Speaker of the Gilgit-Baltistan Assembly
- Incumbent
- Assumed office 22 June 2026
- Governor: Syed Mehdi Shah
- Deputy: Malik Kifayatur Rehman
- Preceded by: Nazir Ahmed

Member of the Gilgit Baltistan Assembly
- Incumbent
- Assumed office 22 June 2026
- Preceded by: Raja Azam Khan Amacha
- Constituency: GBA-12 Shigar
- In office 24 June 2015 – 23 June 2020
- Preceded by: Raja Azam Khan Amacha
- Succeeded by: Raja Azam Khan Amacha

Member of the Northern Areas Legislative Council
- In office 1999–2004
- In office 2004–2009

Personal details
- Born: Gulab Pur Shigar
- Party: Pakistan Peoples Party
- Other political affiliations: Tehreek-e-Jafaria (Pakistan) (1999-2002) Pakistan Muslim League (Q) (2002-2009)
- Profession: Lawyer Politician

= Imran Nadeem =

Pakistani politician from Gilgit-Baltistan

Imran Nadeem is a Pakistani politician who has been the Speaker of the Gilgit-Baltistan Assembly since 22 June 2026. He has also been a member of the Assembly since June 2026, and previously served in this role from June 2015 to June 2020.

== Political career ==
Nadeem was elected to the Northern Areas Legislative Council from as a candidate of Tehreek-e-Jafaria Pakistan (TJP) in the November 1999 elections.

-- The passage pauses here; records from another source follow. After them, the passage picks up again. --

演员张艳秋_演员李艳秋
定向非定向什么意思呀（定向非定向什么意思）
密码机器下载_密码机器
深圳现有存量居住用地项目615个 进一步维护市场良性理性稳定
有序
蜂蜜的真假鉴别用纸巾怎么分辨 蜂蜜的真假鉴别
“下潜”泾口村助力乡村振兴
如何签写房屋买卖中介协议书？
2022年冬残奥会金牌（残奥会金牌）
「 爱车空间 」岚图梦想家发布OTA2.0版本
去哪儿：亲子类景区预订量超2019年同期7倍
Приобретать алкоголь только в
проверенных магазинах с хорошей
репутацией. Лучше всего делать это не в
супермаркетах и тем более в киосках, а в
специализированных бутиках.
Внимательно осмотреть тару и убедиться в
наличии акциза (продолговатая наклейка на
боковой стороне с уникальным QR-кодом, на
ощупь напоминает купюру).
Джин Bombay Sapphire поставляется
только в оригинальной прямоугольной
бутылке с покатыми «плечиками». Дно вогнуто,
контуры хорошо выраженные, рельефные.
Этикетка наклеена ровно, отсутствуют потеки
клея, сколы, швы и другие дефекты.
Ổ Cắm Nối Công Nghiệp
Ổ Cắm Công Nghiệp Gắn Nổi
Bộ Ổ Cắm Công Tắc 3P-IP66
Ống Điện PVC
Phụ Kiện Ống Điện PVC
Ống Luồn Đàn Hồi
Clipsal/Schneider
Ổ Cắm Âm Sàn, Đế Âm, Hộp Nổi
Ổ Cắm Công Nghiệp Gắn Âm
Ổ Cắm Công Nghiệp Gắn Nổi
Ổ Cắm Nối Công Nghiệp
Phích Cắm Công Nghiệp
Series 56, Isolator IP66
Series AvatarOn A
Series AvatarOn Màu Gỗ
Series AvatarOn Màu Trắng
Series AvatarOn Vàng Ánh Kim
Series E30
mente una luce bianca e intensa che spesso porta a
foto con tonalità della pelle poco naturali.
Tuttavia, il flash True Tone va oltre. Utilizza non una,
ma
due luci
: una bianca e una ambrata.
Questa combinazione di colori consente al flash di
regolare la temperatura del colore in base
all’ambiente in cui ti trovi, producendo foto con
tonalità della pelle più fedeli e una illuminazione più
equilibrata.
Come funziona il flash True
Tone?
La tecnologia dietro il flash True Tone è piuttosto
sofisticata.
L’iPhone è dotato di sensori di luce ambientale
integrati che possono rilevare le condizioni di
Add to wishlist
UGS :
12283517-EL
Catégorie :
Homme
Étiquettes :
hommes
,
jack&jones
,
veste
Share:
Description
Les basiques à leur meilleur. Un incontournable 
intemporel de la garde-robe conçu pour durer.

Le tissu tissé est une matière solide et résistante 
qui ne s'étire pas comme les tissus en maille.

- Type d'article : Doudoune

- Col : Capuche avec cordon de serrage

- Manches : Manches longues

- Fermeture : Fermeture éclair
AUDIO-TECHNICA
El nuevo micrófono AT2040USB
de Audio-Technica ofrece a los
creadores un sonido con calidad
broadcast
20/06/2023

He was re-elected to the NALC as a candidate of Pakistan Muslim League (Q) (PML(Q)) in the October 2004 elections.

Nadeem contested the 2009 Gilgit-Baltistan Assembly election from GBA-12 Skardu-VI as a candidate of Pakistan People's Party (PPP), but was unsuccessful. He received 8,791 votes and was defeated by Raja Azam Khan Amacha, a candidate of Muttahida Qaumi Movement (MQM).

He was elected to the Gilgit-Baltistan Assembly from GBA-12 Skardu-VI as a candidate of PPP in the 2015 Gilgit-Baltistan Assembly election. He received 10,422 votes and defeated Raja Azam Khan Amacha, a candidate of Pakistan Muslim League (N) (PML(N)).

He contested the 2020 Gilgit-Baltistan Assembly election from GBA-12 Shigar as a candidate of PPP, but was unsuccessful. He received 8,714 votes and was defeated by Raja Azam Khan Amacha, a candidate of Pakistan Tehreek-e-Insaf (PTI).

He was re-elected to the Gilgit-Baltistan Assembly from GBA-12 Shigar as a candidate of PPP in the 2026 Gilgit Baltistan Assembly election. He received 13,222 votes and defeated Raja Azam Khan Amacha, a candidate of Islami Tehreek Pakistan (ITP).

On 22 June 2026, he took oath as a member of the Assembly, and on the same day, was elected unopposed to office of Speaker.